June 10, 2014      

MAKO Surgical has filed a patent infringement complaint against Blue Belt Technologies, adding a new chapter in an ongoing saga involving the medical robotics rivals.

The complaint, filed in in the Southern District of Florida at the end of May 2014, alleges Blue Belt Technologies’ NavioPFS system, infringes U.S. Patent No. 7,346,417 –a patent MAKO claims exclusive license to. NavioPFS is a computer-assisted, orthopedic surgical navigation and burring system.

A spokesperson for MAKO tells Robotics Business Review it is against company policy to comment on legal matters.

Blue Belt issued the following statement: “We believe that Mako Surgical’s lawsuit is without merit. Blue Belt firmly believes that our unique and proprietary technology does not infringe upon the cited patent. We are confident in our position and will conduct a vigorous legal defense.”

This is going to be one of those big cases that goes on for years, says Andrew Keisner, an expert on intellectual property law and an associate in the Intellectual Property and Litigation Practice Groups at New York law firm Davis & Gilbert.

“The size of the market alone makes the outcome of this lawsuit all the more important for these companies and their bottom line,” explains Keisner. “When the amounts at stake are so large that they dwarf expensive attorney fees, the motivation to fight the lawsuit longer is higher and the costs incurred in the process are not as great of a deterrent as they might be in a dispute over a smaller amount. Gaining an inch in an important patent lawsuit could get you a mile on the negotiating table.

══════════

Try it:
Pick up the article about MAKO Surgical's patent suit against Blue Belt Technologies right after its last sentence and keep writing it.

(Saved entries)
══════════

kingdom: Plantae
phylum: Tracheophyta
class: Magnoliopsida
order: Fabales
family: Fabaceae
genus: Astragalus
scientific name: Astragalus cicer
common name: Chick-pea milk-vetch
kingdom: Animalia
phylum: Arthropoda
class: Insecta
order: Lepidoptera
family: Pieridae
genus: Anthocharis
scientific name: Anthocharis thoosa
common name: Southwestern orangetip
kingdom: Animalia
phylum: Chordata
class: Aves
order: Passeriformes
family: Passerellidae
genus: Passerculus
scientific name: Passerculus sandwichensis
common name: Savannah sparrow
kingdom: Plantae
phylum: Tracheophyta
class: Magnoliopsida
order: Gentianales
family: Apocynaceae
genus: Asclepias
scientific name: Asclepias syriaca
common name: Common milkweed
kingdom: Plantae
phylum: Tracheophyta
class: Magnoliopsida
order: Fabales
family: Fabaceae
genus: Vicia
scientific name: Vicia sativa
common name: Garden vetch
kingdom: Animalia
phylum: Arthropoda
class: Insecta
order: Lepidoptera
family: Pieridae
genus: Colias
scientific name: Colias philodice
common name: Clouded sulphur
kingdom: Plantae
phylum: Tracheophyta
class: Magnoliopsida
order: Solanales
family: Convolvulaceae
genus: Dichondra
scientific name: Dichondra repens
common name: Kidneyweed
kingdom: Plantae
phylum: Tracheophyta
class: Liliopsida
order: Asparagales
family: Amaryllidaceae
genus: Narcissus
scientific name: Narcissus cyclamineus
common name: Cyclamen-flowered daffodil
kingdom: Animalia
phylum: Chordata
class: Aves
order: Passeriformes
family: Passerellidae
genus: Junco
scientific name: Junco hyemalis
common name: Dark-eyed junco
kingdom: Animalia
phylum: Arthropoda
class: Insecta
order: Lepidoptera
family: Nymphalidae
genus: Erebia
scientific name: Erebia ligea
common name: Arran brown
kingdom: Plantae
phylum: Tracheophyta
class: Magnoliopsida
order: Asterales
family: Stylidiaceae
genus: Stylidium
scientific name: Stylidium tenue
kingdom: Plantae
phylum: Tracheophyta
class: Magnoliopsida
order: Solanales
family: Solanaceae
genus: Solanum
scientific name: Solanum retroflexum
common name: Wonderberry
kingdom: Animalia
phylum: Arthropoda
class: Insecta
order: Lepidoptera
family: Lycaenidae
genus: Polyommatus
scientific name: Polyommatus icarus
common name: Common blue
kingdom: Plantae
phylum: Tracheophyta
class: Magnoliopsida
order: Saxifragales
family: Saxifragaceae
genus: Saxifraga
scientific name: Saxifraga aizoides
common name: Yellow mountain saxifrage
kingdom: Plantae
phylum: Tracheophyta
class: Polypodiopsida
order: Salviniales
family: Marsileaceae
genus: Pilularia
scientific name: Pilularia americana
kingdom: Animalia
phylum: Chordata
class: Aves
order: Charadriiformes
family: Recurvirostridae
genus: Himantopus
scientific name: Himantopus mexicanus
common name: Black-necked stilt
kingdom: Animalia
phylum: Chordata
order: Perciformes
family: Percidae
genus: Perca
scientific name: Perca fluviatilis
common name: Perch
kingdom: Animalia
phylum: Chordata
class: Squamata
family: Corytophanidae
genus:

══════════

Answer to this problem:
The complexity of the issues involved in patent litigation can sometimes lead opposing parties in a lawsuit to both genuinely believe that they will be victorious, says Keisner. As a result, he believes the lawsuit is more than a typical lawsuit to be fought till the very end.

“It is hard to determine at this point whether MAKO will be successful,” adds Keisner.

Revisiting 2013 Legal Battle

In 2013, the NavioPFS System was at the center of another legal tussle between the companies. MAKO sued Blue Belt and MAKO’s former sales manager for trade secret misappropriation and violating a non-compete agreement.

MAKO claimed its former sales manager, who left for a position working on the NavioPFS system at Blue Belt, took confidential information before he departed MAKO.

Blue Belt and MAKO eventually reached a settlement, which prevented that specific sales manager from performing certain client-facing tasks at Blue Belt for a certain period of time, says Keisner.

“That injunction, however, did not prevent Blue Belt from selling its product altogether, which is what MAKO is apparently seeking to do in [the May 2014] patent infringement lawsuit […] These lawsuits concern different types of claims and different underlying facts, but the reality on the business side is the same for Blue Belt–another lawsuit trying to slow down or stop Blue Belt’s progress with its robotics surgical system,” says Keisner.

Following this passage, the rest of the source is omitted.